What the task asks: Lay out every line of the material as a numbered list, leaving out any blank lines.

Supplied material:
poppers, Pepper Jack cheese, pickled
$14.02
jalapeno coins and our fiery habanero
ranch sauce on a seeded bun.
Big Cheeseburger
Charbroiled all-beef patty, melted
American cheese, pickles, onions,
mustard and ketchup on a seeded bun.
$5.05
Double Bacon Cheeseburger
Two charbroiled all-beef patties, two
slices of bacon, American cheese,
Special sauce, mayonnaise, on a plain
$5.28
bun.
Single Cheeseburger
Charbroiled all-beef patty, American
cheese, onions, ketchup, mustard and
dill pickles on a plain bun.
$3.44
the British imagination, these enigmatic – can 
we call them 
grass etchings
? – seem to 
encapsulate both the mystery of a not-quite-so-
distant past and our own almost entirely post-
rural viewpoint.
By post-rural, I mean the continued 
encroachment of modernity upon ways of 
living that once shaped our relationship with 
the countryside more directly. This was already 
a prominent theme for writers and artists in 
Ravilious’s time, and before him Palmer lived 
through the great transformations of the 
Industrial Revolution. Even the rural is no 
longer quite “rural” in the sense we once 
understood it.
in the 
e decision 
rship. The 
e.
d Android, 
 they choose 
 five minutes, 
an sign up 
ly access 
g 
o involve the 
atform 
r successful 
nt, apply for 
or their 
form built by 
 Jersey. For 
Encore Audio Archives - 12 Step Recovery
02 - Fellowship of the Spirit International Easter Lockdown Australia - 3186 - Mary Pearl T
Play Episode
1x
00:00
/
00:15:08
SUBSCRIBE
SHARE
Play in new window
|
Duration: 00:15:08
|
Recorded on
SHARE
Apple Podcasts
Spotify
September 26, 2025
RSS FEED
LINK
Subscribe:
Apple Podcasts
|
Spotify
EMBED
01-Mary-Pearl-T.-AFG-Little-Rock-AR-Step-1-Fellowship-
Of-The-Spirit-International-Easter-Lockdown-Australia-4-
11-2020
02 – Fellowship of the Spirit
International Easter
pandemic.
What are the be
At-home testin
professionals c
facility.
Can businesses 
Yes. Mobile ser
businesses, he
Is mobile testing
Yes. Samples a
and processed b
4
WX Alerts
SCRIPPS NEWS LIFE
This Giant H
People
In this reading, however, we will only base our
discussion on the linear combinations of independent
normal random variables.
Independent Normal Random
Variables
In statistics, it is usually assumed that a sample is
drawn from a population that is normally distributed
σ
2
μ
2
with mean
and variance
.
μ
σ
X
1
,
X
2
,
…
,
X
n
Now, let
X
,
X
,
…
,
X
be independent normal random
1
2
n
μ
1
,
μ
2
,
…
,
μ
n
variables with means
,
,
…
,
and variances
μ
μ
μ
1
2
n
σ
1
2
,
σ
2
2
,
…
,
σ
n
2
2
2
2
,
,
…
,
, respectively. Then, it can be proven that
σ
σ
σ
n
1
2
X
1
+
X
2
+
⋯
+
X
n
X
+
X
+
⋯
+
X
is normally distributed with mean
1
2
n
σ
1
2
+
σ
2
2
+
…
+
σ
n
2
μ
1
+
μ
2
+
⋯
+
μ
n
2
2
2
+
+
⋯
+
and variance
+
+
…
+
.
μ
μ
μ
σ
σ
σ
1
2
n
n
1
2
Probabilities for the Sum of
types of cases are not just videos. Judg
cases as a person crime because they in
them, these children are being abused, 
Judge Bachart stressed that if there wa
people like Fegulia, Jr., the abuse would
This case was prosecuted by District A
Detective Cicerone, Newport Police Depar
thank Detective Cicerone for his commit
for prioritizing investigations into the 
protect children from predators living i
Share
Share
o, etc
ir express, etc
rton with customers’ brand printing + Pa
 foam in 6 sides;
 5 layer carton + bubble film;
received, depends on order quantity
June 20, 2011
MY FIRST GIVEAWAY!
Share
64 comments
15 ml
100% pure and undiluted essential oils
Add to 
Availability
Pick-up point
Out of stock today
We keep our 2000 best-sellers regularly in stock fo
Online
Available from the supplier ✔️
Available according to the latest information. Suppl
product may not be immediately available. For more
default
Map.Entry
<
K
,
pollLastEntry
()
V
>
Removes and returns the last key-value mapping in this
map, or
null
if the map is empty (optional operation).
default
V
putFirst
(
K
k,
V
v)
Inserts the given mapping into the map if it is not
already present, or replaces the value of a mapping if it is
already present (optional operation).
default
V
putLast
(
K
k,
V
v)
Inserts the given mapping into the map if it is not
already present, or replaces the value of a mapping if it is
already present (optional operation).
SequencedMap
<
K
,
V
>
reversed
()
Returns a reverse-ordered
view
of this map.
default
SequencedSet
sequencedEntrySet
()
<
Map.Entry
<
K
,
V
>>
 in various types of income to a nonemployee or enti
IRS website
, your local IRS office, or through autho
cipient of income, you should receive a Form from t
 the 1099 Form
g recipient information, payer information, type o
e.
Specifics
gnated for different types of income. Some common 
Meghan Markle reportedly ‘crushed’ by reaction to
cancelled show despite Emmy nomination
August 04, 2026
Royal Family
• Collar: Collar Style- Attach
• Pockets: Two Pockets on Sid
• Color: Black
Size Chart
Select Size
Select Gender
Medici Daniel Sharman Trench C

Answer to the exercise:
1. poppers, Pepper Jack cheese, pickled
2. $14.02
3. jalapeno coins and our fiery habanero
4. ranch sauce on a seeded bun.
5. Big Cheeseburger
6. Charbroiled all-beef patty, melted
7. American cheese, pickles, onions,
8. mustard and ketchup on a seeded bun.
9. $5.05
10. Double Bacon Cheeseburger
11. Two charbroiled all-beef patties, two
12. slices of bacon, American cheese,
13. Special sauce, mayonnaise, on a plain
14. $5.28
15. bun.
16. Single Cheeseburger
17. Charbroiled all-beef patty, American
18. cheese, onions, ketchup, mustard and
19. dill pickles on a plain bun.
20. $3.44
21. the British imagination, these enigmatic – can 
22. we call them 
23. grass etchings
24. ? – seem to 
25. encapsulate both the mystery of a not-quite-so-
26. distant past and our own almost entirely post-
27. rural viewpoint.
28. By post-rural, I mean the continued 
29. encroachment of modernity upon ways of 
30. living that once shaped our relationship with 
31. the countryside more directly. This was already 
32. a prominent theme for writers and artists in 
33. Ravilious’s time, and before him Palmer lived 
34. through the great transformations of the 
35. Industrial Revolution. Even the rural is no 
36. longer quite “rural” in the sense we once 
37. understood it.
38. in the 
39. e decision 
40. rship. The 
41. e.
42. d Android, 
43.  they choose 
44.  five minutes, 
45. an sign up 
46. ly access 
47. g 
48. o involve the 
49. atform 
50. r successful 
51. nt, apply for 
52. or their 
53. form built by 
54.  Jersey. For 
55. Encore Audio Archives - 12 Step Recovery
56. 02 - Fellowship of the Spirit International Easter Lockdown Australia - 3186 - Mary Pearl T
57. Play Episode
58. 1x
59. 00:00
60. /
61. 00:15:08
62. SUBSCRIBE
63. SHARE
64. Play in new window
65. |
66. Duration: 00:15:08
67. |
68. Recorded on
69. SHARE
70. Apple Podcasts
71. Spotify
72. September 26, 2025
73. RSS FEED
74. LINK
75. Subscribe:
76. Apple Podcasts
77. |
78. Spotify
79. EMBED
80. 01-Mary-Pearl-T.-AFG-Little-Rock-AR-Step-1-Fellowship-
81. Of-The-Spirit-International-Easter-Lockdown-Australia-4-
82. 11-2020
83. 02 – Fellowship of the Spirit
84. International Easter
85. pandemic.
86. What are the be
87. At-home testin
88. professionals c
89. facility.
90. Can businesses 
91. Yes. Mobile ser
92. businesses, he
93. Is mobile testing
94. Yes. Samples a
95. and processed b
96. 4
97. WX Alerts
98. SCRIPPS NEWS LIFE
99. This Giant H
100. People
101. In this reading, however, we will only base our
102. discussion on the linear combinations of independent
103. normal random variables.
104. Independent Normal Random
105. Variables
106. In statistics, it is usually assumed that a sample is
107. drawn from a population that is normally distributed
108. σ
109. 2
110. μ
111. 2
112. with mean
113. and variance
114. .
115. μ
116. σ
117. X
118. 1
119. ,
120. X
121. 2
122. ,
123. …
124. ,
125. X
126. n
127. Now, let
128. X
129. ,
130. X
131. ,
132. …
133. ,
134. X
135. be independent normal random
136. 1
137. 2
138. n
139. μ
140. 1
141. ,
142. μ
143. 2
144. ,
145. …
146. ,
147. μ
148. n
149. variables with means
150. ,
151. ,
152. …
153. ,
154. and variances
155. μ
156. μ
157. μ
158. 1
159. 2
160. n
161. σ
162. 1
163. 2
164. ,
165. σ
166. 2
167. 2
168. ,
169. …
170. ,
171. σ
172. n
173. 2
174. 2
175. 2
176. 2
177. ,
178. ,
179. …
180. ,
181. , respectively. Then, it can be proven that
182. σ
183. σ
184. σ
185. n
186. 1
187. 2
188. X
189. 1
190. +
191. X
192. 2
193. +
194. ⋯
195. +
196. X
197. n
198. X
199. +
200. X
201. +
202. ⋯
203. +
204. X
205. is normally distributed with mean
206. 1
207. 2
208. n
209. σ
210. 1
211. 2
212. +
213. σ
214. 2
215. 2
216. +
217. …
218. +
219. σ
220. n
221. 2
222. μ
223. 1
224. +
225. μ
226. 2
227. +
228. ⋯
229. +
230. μ
231. n
232. 2
233. 2
234. 2
235. +
236. +
237. ⋯
238. +
239. and variance
240. +
241. +
242. …
243. +
244. .
245. μ
246. μ
247. μ
248. σ
249. σ
250. σ
251. 1
252. 2
253. n
254. n
255. 1
256. 2
257. Probabilities for the Sum of
258. types of cases are not just videos. Judg
259. cases as a person crime because they in
260. them, these children are being abused, 
261. Judge Bachart stressed that if there wa
262. people like Fegulia, Jr., the abuse would
263. This case was prosecuted by District A
264. Detective Cicerone, Newport Police Depar
265. thank Detective Cicerone for his commit
266. for prioritizing investigations into the 
267. protect children from predators living i
268. Share
269. Share
270. o, etc
271. ir express, etc
272. rton with customers’ brand printing + Pa
273.  foam in 6 sides;
274.  5 layer carton + bubble film;
275. received, depends on order quantity
276. June 20, 2011
277. MY FIRST GIVEAWAY!
278. Share
279. 64 comments
280. 15 ml
281. 100% pure and undiluted essential oils
282. Add to 
283. Availability
284. Pick-up point
285. Out of stock today
286. We keep our 2000 best-sellers regularly in stock fo
287. Online
288. Available from the supplier ✔️
289. Available according to the latest information. Suppl
290. product may not be immediately available. For more
291. default
292. Map.Entry
293. <
294. K
295. ,
296. pollLastEntry
297. ()
298. V
299. >
300. Removes and returns the last key-value mapping in this
301. map, or
302. null
303. if the map is empty (optional operation).
304. default
305. V
306. putFirst
307. (
308. K
309. k,
310. V
311. v)
312. Inserts the given mapping into the map if it is not
313. already present, or replaces the value of a mapping if it is
314. already present (optional operation).
315. default
316. V
317. putLast
318. (
319. K
320. k,
321. V
322. v)
323. Inserts the given mapping into the map if it is not
324. already present, or replaces the value of a mapping if it is
325. already present (optional operation).
326. SequencedMap
327. <
328. K
329. ,
330. V
331. >
332. reversed
333. ()
334. Returns a reverse-ordered
335. view
336. of this map.
337. default
338. SequencedSet
339. sequencedEntrySet
340. ()
341. <
342. Map.Entry
343. <
344. K
345. ,
346. V
347. >>
348.  in various types of income to a nonemployee or enti
349. IRS website
350. , your local IRS office, or through autho
351. cipient of income, you should receive a Form from t
352.  the 1099 Form
353. g recipient information, payer information, type o
354. e.
355. Specifics
356. gnated for different types of income. Some common 
357. Meghan Markle reportedly ‘crushed’ by reaction to
358. cancelled show despite Emmy nomination
359. August 04, 2026
360. Royal Family
361. • Collar: Collar Style- Attach
362. • Pockets: Two Pockets on Sid
363. • Color: Black
364. Size Chart
365. Select Size
366. Select Gender
367. Medici Daniel Sharman Trench C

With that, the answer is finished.